Some Examples of Success with Moon Gardening
A couple of years ago, I was the only person on the allotments who managed to grow carrots and I have never used any sort of artificial fertiliser. I have always had the healthiest of plots!
My beautiful clematis is pruned on a root day when the moon is waning so that all the sap goes into the roots ready for the season; peas and beans are more productive when planted on a flower day in an air sign because the number of peas/beans is dependent on the number of flowers. More flowers equal more pods.
During a waxing moon I plant leafy crops as more water is absorbed at this time. As a matter of interest, if you want to dye your hair,do it during a waxing moon near to full as the hair shaft will absorb more colour!
During the 3rd quarter (waning moon) I plant root crops and trees (good root system) and in the 4th quarter to the new moon I weed and cultivate, turn the compost heap etc.
Mow the lawn during a waning moon – no it’s not a myth!
If you want to weaken a plant (usually a weed) then prune it during a waxing moon so that the sap isn’t going into the roots to make it rise again.
I fertilise when the moon passes a water sign.
All the signs are slightly different and it is worth taking into consideration eg if I can possibly avoid it I won’t plant anything during Leo as it is the most barren and I have had very weak plants in the past.
It takes a bit of effort and a bit of patience to find the perfect day for the task, and my success has come from much trial and error. It is worth it!
I use an excellent book called “Gardening and Planting by the moon” by Nick Kollerstrom to tell me which sign the moon is passing through and therefore which ”day” it is , but there are other really good sources readily available. – Buy a book and some seeds and give it a go!
This article was submitted to the allotment garden site and is copyright 2013 Tansy Jams.

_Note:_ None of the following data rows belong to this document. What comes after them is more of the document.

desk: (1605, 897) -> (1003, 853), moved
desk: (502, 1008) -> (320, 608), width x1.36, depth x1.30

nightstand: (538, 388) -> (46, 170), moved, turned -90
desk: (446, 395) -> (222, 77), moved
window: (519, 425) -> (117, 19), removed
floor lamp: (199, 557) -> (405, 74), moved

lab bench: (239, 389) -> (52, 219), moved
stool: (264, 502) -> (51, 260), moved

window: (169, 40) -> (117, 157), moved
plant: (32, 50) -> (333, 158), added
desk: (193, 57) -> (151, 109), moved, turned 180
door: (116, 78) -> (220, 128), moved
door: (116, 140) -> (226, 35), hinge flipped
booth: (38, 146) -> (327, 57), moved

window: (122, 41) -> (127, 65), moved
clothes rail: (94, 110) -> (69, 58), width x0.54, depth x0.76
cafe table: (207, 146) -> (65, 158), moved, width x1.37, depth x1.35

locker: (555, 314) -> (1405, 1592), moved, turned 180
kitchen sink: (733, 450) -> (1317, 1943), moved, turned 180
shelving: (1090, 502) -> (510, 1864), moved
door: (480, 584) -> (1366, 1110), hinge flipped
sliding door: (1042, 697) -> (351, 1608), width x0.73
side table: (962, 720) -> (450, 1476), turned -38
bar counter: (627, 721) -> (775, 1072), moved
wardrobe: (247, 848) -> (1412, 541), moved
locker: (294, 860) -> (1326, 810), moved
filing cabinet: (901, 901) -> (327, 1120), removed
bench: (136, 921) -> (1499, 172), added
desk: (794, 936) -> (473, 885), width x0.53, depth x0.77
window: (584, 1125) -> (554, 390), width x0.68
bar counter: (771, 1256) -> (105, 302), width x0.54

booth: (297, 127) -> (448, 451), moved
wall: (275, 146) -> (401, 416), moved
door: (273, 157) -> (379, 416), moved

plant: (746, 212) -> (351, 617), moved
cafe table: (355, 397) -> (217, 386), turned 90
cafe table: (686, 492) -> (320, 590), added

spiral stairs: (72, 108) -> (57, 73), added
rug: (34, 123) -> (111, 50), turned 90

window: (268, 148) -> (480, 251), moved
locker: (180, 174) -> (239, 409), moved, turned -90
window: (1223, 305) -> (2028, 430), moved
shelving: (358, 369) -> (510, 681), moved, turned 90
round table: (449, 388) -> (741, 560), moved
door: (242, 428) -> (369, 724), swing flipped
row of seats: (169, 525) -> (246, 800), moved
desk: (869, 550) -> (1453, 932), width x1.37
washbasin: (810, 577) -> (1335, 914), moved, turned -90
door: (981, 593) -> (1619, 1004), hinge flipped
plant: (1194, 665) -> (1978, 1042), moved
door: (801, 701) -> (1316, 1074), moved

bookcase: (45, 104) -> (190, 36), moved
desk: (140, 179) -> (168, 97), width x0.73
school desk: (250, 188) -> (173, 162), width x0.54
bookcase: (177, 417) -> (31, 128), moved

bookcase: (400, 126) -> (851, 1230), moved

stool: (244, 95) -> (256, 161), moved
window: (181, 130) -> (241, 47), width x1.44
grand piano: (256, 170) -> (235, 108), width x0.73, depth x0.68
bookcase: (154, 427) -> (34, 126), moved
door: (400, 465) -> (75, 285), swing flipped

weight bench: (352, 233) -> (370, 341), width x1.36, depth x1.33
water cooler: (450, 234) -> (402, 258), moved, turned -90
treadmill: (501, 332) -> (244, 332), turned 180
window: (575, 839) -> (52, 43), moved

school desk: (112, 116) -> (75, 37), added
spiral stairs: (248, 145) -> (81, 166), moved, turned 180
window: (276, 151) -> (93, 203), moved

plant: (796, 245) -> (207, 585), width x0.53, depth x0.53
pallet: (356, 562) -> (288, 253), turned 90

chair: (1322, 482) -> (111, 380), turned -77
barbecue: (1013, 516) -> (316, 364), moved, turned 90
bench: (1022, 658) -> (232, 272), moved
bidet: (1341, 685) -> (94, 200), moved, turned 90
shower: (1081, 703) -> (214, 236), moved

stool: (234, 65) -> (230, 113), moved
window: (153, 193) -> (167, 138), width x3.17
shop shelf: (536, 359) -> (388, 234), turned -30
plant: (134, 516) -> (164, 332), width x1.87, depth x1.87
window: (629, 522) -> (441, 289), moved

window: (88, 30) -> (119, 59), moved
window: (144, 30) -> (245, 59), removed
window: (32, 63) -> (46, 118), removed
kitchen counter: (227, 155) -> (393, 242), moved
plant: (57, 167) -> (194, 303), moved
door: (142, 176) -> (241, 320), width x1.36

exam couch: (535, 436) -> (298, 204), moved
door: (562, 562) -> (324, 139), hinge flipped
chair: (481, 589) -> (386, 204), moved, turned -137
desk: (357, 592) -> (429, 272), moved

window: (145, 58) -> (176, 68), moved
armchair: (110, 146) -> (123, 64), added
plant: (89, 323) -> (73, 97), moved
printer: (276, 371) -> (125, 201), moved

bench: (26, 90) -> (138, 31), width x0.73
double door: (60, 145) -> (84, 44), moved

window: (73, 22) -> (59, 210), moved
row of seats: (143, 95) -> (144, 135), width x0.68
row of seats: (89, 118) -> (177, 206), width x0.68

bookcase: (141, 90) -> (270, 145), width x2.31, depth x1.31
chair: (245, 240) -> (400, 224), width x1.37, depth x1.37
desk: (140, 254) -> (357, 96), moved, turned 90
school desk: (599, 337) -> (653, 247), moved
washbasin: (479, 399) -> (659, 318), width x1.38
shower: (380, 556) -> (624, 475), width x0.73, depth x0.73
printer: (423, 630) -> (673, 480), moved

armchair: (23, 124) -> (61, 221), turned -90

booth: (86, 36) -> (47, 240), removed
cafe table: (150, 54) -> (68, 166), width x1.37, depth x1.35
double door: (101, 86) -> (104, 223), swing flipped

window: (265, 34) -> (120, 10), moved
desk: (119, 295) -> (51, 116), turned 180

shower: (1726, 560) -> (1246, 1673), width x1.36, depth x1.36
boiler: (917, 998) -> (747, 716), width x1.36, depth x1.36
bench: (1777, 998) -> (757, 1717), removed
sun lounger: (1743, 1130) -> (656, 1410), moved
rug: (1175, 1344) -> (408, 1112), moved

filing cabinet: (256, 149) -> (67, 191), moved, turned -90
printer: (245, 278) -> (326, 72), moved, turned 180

Lunar gardening and planting may seem to be just new age nonsense but, to my knowledge, there has been no long-term (5 year +) trial. Which™ carried out a one year trial in 2003 on a limited range of crops that showed no difference in planting on Good or Bad days but I would not consider that conclusive proof either way.
Just because you cannot understand how something works, doesn’t mean it can’t work. For example: how does electricity get through solid wires? Most of us don’t know but we accept that it works.
On the other hand, we now know many things that were accepted fact were wrong. You’ve just got to make your own mind up.